# smokey problems



## troppo (Feb 8, 2015)

G`day guys
New bloke here so please go easy on me if i make any mistakes.
My generator will start fine and run for a minute or so then it starts pouring blue/white smoke, it still seems to be running ok (though i havent tried it under load). When its smoking, if i crack the injector it stops smoking, runns for a while and the whole cycle starts again.
Yes i admit its an ebay chinese generator but its all i could afford that would do what i wanted.
Anyone have any ideas?
Cheers all
Troppo


----------



## SpringerPop (May 25, 2014)

Specific make and model of your genset would help us to give better advice.

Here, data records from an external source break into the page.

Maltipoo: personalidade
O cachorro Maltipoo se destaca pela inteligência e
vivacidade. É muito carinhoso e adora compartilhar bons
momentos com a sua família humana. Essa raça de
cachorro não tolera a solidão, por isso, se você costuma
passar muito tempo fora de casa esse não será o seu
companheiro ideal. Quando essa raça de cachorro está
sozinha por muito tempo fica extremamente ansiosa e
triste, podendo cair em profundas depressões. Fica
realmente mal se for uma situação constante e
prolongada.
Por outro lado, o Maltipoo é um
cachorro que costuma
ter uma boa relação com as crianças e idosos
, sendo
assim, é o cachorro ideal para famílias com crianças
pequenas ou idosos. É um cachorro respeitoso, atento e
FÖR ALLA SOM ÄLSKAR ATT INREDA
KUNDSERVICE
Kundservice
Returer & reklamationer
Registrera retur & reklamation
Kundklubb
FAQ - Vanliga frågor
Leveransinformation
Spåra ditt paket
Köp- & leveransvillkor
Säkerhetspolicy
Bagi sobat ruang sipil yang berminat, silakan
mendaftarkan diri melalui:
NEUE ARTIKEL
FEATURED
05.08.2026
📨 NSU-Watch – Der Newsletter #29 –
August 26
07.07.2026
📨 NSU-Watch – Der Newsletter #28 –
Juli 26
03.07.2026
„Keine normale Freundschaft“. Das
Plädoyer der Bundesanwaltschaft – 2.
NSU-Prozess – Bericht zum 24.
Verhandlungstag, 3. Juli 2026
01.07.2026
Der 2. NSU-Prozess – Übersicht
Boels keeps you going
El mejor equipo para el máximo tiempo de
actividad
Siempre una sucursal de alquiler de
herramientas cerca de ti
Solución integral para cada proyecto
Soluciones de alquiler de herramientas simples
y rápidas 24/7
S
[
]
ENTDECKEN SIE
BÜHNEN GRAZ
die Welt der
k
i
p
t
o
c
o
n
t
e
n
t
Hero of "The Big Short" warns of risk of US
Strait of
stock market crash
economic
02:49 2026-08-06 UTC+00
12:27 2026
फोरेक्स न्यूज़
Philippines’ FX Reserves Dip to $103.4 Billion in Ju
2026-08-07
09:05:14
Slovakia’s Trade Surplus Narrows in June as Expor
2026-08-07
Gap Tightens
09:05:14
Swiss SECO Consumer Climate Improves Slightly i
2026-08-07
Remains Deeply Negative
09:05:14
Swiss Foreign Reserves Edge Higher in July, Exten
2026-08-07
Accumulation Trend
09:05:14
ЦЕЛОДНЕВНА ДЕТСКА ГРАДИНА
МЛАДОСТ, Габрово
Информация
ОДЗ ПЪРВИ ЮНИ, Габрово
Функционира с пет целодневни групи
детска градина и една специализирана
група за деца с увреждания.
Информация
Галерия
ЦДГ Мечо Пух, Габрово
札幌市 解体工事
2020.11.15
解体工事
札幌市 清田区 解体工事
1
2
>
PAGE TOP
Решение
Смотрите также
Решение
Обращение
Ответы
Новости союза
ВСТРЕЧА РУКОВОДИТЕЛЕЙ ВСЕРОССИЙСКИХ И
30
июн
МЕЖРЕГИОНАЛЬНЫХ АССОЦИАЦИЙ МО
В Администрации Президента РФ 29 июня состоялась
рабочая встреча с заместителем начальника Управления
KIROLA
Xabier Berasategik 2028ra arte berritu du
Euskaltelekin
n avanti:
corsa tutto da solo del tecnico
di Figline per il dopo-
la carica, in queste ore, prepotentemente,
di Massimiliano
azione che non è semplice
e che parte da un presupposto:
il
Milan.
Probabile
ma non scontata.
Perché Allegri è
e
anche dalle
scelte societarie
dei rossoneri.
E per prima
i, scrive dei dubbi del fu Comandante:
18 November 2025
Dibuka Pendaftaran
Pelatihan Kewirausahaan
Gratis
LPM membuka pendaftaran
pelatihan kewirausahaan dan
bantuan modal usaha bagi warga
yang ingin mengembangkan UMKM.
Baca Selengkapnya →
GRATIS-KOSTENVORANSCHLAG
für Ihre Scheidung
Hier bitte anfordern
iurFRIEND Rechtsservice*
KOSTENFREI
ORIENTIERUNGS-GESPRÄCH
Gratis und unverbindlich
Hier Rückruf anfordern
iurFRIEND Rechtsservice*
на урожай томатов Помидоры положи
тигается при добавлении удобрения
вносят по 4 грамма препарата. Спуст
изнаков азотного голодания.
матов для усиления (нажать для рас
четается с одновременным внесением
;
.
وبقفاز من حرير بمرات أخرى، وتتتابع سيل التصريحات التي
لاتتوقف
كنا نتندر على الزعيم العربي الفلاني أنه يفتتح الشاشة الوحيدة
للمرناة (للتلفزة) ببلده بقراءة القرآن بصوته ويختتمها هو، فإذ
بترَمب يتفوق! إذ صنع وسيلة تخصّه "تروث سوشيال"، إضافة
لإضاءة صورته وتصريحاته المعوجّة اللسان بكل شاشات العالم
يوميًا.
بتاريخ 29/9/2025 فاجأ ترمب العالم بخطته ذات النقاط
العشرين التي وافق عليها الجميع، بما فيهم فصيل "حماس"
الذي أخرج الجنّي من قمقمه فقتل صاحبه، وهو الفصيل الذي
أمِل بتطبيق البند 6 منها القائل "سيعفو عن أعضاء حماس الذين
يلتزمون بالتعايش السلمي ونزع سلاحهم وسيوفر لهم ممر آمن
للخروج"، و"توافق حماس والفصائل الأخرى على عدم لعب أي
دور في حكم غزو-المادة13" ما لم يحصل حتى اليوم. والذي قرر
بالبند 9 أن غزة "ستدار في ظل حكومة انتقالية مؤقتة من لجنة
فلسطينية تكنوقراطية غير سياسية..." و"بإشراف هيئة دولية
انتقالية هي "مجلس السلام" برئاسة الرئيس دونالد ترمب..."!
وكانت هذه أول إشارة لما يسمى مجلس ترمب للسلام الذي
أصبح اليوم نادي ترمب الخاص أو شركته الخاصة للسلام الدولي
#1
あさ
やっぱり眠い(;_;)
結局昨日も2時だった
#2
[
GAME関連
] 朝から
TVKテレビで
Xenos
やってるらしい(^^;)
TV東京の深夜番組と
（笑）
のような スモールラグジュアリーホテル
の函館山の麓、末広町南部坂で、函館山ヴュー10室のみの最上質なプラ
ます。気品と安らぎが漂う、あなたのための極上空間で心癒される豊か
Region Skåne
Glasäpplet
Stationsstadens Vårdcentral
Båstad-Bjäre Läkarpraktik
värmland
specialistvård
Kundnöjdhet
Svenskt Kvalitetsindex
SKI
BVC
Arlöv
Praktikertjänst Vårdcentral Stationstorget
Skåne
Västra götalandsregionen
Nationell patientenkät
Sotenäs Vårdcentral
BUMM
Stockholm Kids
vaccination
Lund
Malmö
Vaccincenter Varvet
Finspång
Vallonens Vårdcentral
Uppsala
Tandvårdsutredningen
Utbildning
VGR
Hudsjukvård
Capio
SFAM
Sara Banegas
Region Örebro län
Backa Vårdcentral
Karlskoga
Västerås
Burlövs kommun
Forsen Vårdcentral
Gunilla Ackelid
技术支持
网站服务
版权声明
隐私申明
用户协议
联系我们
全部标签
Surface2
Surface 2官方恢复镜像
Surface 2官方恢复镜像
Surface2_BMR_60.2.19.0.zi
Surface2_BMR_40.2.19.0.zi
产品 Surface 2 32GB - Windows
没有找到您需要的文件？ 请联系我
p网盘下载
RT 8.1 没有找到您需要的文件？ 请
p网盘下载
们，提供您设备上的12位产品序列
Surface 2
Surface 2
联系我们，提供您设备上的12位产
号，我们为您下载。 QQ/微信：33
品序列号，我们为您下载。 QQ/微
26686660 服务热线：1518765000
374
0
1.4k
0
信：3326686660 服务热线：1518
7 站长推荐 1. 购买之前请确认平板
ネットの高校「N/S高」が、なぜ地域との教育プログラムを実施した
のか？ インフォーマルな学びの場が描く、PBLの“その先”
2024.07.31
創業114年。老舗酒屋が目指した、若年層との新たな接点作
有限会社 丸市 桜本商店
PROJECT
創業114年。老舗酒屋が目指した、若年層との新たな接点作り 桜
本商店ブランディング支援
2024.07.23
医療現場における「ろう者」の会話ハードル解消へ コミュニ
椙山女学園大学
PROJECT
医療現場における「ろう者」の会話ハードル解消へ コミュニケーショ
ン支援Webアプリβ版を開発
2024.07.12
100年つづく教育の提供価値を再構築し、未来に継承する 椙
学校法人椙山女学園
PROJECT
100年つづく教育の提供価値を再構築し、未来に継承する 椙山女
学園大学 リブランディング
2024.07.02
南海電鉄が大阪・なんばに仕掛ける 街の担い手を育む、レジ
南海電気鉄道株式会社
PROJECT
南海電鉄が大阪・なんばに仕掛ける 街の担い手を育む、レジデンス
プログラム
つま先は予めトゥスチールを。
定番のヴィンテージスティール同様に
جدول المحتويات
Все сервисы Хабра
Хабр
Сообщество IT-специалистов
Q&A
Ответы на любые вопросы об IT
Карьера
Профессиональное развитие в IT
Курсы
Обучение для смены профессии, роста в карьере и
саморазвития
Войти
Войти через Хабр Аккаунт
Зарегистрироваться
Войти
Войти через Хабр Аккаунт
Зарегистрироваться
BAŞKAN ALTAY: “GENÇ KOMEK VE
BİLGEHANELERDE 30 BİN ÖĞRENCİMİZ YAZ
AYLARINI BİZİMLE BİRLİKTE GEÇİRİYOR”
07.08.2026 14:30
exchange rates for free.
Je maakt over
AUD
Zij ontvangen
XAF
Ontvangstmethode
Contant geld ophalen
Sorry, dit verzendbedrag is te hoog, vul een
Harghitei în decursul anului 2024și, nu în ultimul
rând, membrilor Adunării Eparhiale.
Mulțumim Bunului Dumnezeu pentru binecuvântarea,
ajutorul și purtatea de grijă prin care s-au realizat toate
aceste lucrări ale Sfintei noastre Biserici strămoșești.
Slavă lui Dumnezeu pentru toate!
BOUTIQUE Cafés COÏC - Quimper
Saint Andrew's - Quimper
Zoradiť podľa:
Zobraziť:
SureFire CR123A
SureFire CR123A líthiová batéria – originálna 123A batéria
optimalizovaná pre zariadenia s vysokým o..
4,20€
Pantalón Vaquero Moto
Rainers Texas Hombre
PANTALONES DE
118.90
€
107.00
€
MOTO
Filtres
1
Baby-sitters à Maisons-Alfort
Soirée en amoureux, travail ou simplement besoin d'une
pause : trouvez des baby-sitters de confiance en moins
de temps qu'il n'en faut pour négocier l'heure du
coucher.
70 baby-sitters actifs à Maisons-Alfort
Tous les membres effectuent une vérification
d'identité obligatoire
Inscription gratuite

What is meant by "cracking the injector"?

Pop


----------



## Williamwaltz (Feb 26, 2015)

Agreed, 
what is crack injector here ?
please provide some information over it.


----------



## KRE (Nov 29, 2011)

troppo said:


> G`day guys
> New bloke here so please go easy on me if i make any mistakes.
> My generator will start fine and run for a minute or so then it starts pouring blue/white smoke, it still seems to be running ok (though i havent tried it under load). When its smoking, if i crack the injector it stops smoking, runns for a while and the whole cycle starts again.
> Yes i admit its an ebay chinese generator but its all i could afford that would do what i wanted.
> ...


Sounds like it is picking up air in the fuel system and when you crack the line it bleeds out and starts over. Put shaving cream over every connection if it's sucking air it will suck a hole in the cream. If all the connections are good it may be a flexible line that is bad, seen many of these over the years. HTH


----------